Capital Celluloid - Day 246: Monday September 5

Pandora's Box (Pabst, 1928): BFI Southbank NFT2, 6.10pm
This is screening as part of the Passport to Cinema season and will be introduced by Nathalie Morris

This is based on two Frank Wedekind plays and is one of the great silent works of Weimar Germany, most notable for a startling performance by Louise Brooks.

Here is an extract from the excellent Silent London blog which gives some background to this memorable movie:

'If you haven’t seen Pandora’s Box (1929) before, I’m actually a little jealous of you. This film and its notorious leading lady are so irrepressibly gorgeous that your first viewing really should be a big-screen experience – and this is the perfect opportunity.

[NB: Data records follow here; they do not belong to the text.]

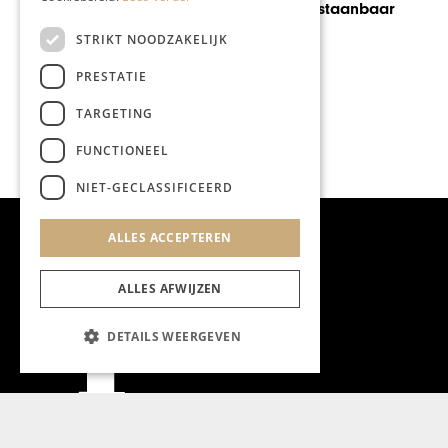
merken onweerstaanbaar
STRIKT NOODZAKELIJK
PRESTATIE
TARGETING
FUNCTIONEEL
NIET-GECLASSIFICEERD
ALLES ACCEPTEREN
ALLES AFWIJZEN
DETAILS WEERGEVEN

By the end of the 1920s Louise Brooks had had her fill of Hollywood, and Hollywood had pretty much had its fill of her. Lucky, then, that she caught the eye of German director GW Pabst and moved to swinging Weimar Berlin to take the lead role in Pandora’s Box. Brooks plays Lulu, a hedonistic dancer who pursues her own pleasure at the expense of bourgeois morality, or pretty much anyone’s morality, come to mention it. 

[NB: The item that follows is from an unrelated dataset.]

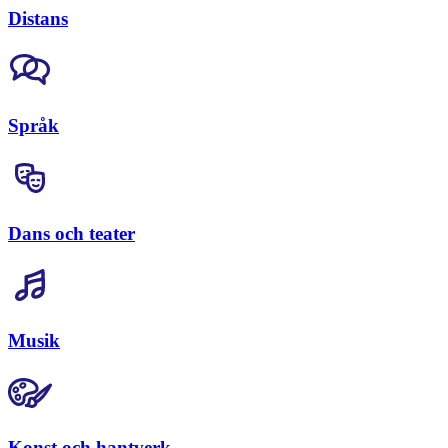
Distans
Språk
Dans och teater
Musik
Konst och hantverk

The role has come to define Brooks and rightly so. Who hasn’t, when watching Brooks shake her iconic bob, thought: “That girl could get away with murder”? Pandora’s Box puts that theory to the test like no other movie, and Brooks’s sensual performance radiates here – even as events take a series of sinister turns and the film transforms from a backstage comedy, to a thriller, to something approaching horror.'

Here is the Chicago Reader review:

'G.W. Pabst's 1928 portrayal of eroticism and despair, a seductive and craftily constructed vehicle. Louise Brooks is magnificent as Lulu the seductress, who, as Lotte Eisner describes her, is “endowed with an animal beauty, but lacking all moral sense, and doing evil unconsciously.” One of the classic films of the German silent era.' 109 min.